What the Coat Hanger Means

One of the problems with politics is how words and images can slip from being portrayals of people's lives into trite cliché so easily that you can't even remember when the line was crossed. For example, take the coat hanger.
The
coat hanger has been the symbol of activists who work to keep abortion a viable choice for all women everywhere. It represents the bad old days, when abortion was illegal in many parts of the country, although being illegal never stopped it from happening. The coat hanger has become ubiquitous in the debate over abortion. So much so that its meaning seems to have become invisible. It's been over thirty years now since Roe V. Wade was first handed down, and a couple of generations have grown up and become sexually active with the choice of abortion as something that could be taken as granted. The coat hanger and the deaths and self-mutilations it represents has become part of our intellectual wallpaper, something that is so old and familiar that we barely think of it at all. When we do, many people are likely to see the coat hanger as more symbolic of earnest young activists wound up on idealism and hyperbole than as part of our history.
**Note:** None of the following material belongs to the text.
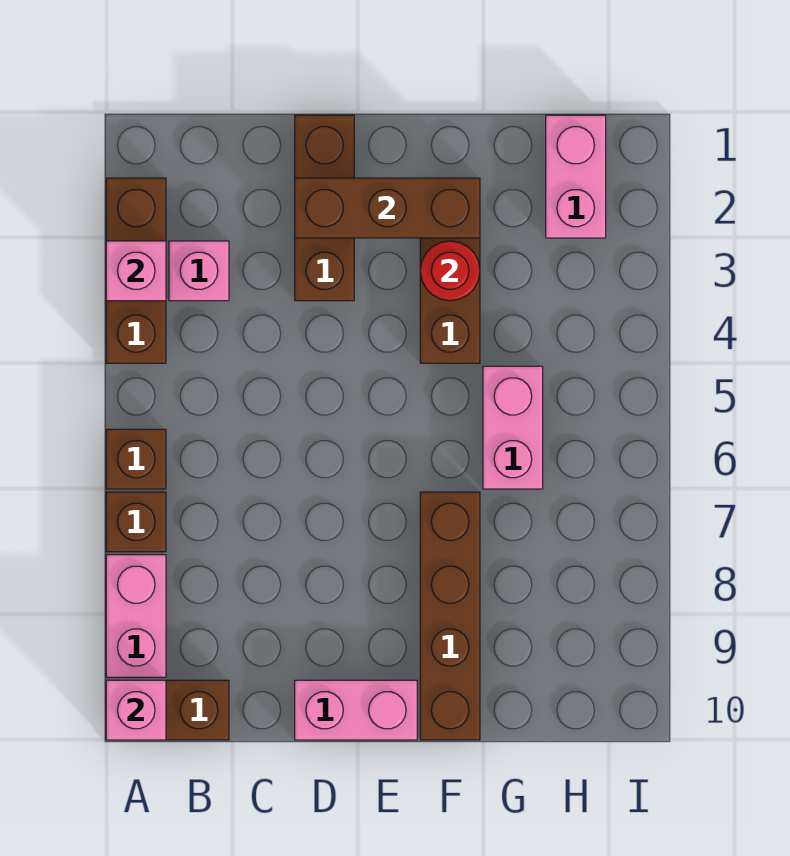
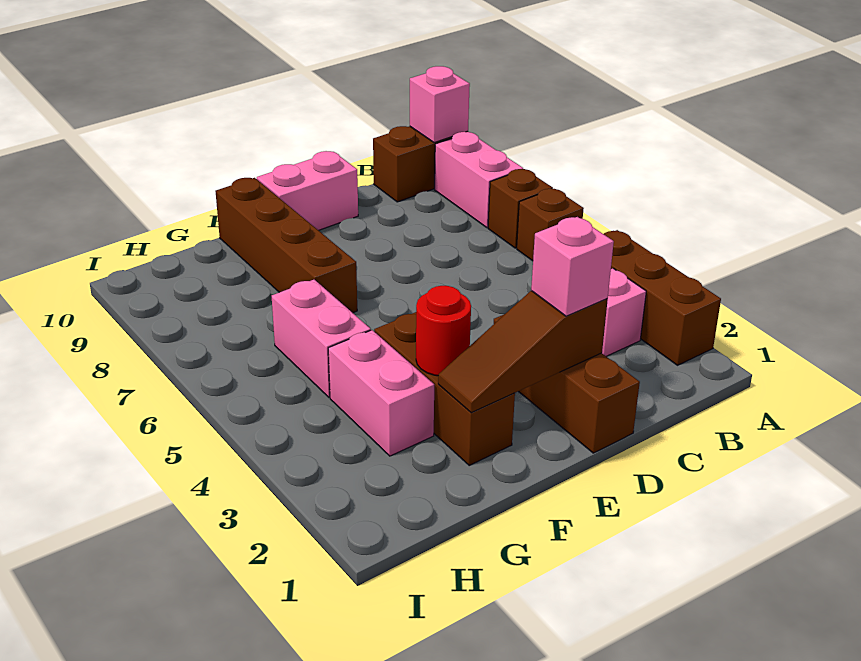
pink brick A3 level 2 -> pink brick D2 level 3
brown brick D2:F2 level 2 -> brown slope D2:F2 level 2 top D
pink brick H1:H2 level 1 -> pink brick G3:G4 level 1

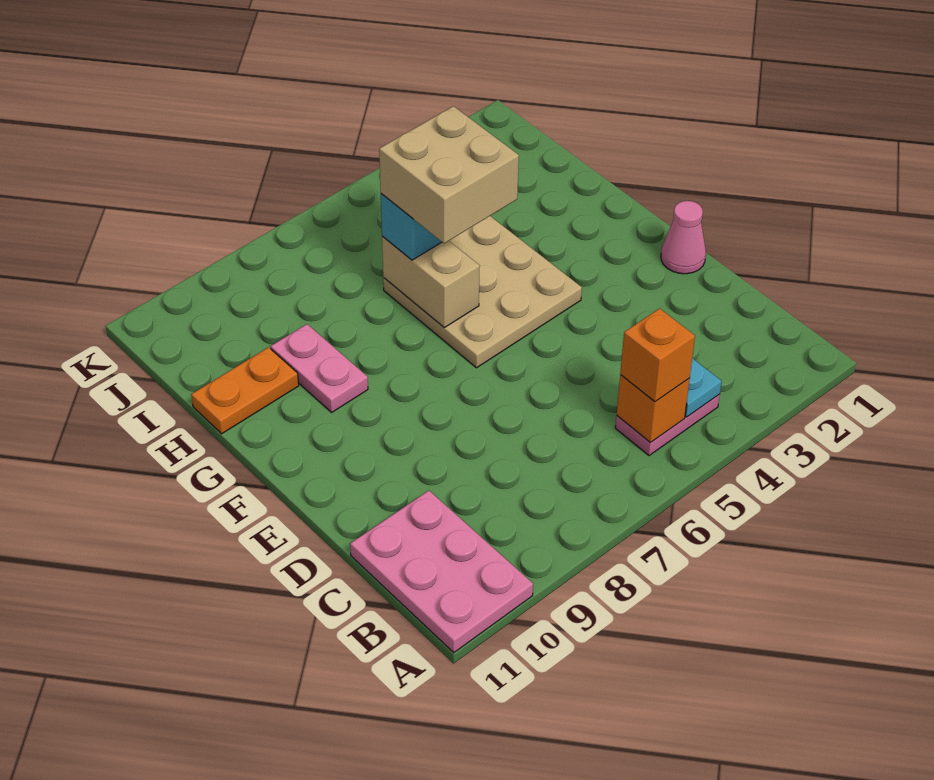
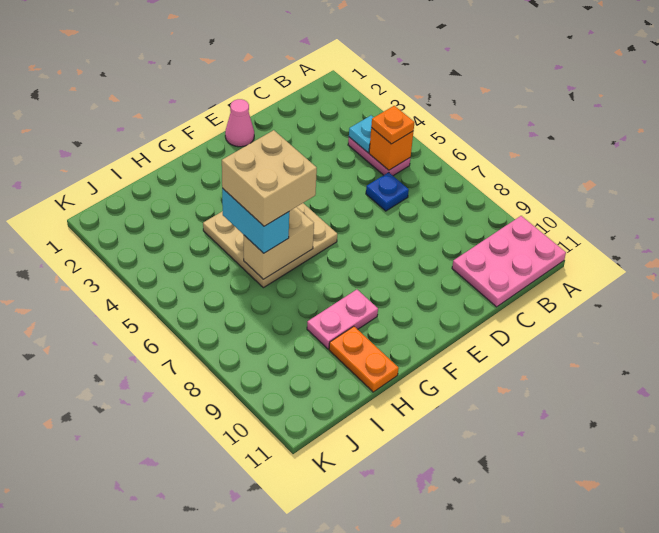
orange brick B5 level 3 -> orange plate B5 level 3
none -> blue plate C6 level 1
One of the most reprehensible men of the twentieth century, Josef Stalin, is alleged to have also said one of the wisest things to come out of that time: "A single death is a tragedy," he said. "A million is a statistic." And so we have a hard time imagining what the coat hanger means, if we even put the mental effort into imagining it at all.
But yesterday, the New York Times ran an article by a man who doesn't have to imagine: Waldo Fielding is a retired 80-something gynecologist who saw the consequences of illegal abortions coming into the New York hospitals where he trained between 1948 and 1953. It's harsh, blunt stuff, not for the faint of heart:
The familiar symbol of illegal abortion is the infamous “coat hanger” — which may be the symbol, but is in no way a myth. In my years in New York, several women arrived with a hanger still in place. Whoever put it in — perhaps the patient herself — found it trapped in the cervix and could not remove it.
We did not have ultrasound, CT scans or any of the now accepted radiology techniques. The woman was placed under anesthesia, and as we removed the metal piece we held our breath, because we could not tell whether the hanger had gone through the uterus into the abdominal cavity. Fortunately, in the cases I saw, it had not.
Fielding also says that although the coat hanger might be the icon, just about anything that a woman could insert inside herself was used to cause her to abort. The list includes knitting needles and crochet hooks, soda bottles either broken or intact, and salt shakers. He is very calm and precise in his descriptions of his memories. There is no hyperbole or propagandizing here, and that's what makes this essay so starkly horrible and necessary. He also describes a single memorable case of an abortion gone wrong:
The worst case I saw, and one I hope no one else will ever have to face, was that of a nurse who was admitted with what looked like a partly delivered umbilical cord. Yet as soon as we examined her, we realized that what we thought was the cord was in fact part of her intestine, which had been hooked and torn by whatever implement had been used in the abortion. It took six hours of surgery to remove the infected uterus and ovaries and repair the part of the bowel that was still functional.
The battles that get fought over abortion sometimes seem so repetitive and mired in moralistic bullshit on both sides that it's sometimes hard to remember what the consequences of failure are. Sometimes "pro-choice" just sounds like a fundraising slogan that nonprofit corporations can use to wring a few extra dollars out of us. It's easy to forget what the religious right wants us to return to, especially since so many of us never lived through it. Thanks to Dr. Fielding for sharing these unpleasant memories so honestly.





The coat-hanger will always be meaningful to me
I've been doing a lot of traveling this past semester and even the summer appears to have more travel than usual built in to the schedule. During these travels I've spent a number of nights in hotel rooms, and in two or three different cities I noticed what I assumed to be evidence of abortion-rights activism. Specifically, what I saw was a "No-Coathanger" sticker placed high up and out of the way on a wall of my hotel room.
The first time I noticed this I was touched and thought it very clever that the person who'd put it there had wondered how long it would go unnoticed by housekeeping staff, how long it would remain, and I wished I could find a way to telepathically let that person know that her symbolic gesture had been noticed.
The second time I noticed it I thought it a remarkable coincidence that twice I should find myself in rooms where some abortion-rights activist had left a message behind.
What a let down.
But I'm left with this observation: Whether or not the coat hanger emblem has become cliche for some, in my mind it is still vividly associated with urgently needed activism to protect access to abortion. I cannot see a coat hanger with a line through it and think anything else first. It will always, for me, symbolize the horrors of what women have been forced to do to their bodies when abortion services have been illegal or unavailable or too stigmatized to use and the urgent need to prevent those horrors today and in the future.
The coathanger
The signifier of the coathanger may also lay dormant, but then along comes something that reinforces it. The UK the film Vera Drake did this. The protagonist in the film did not use coathangers but rather the issue was debated and that debate strengthened the symbol.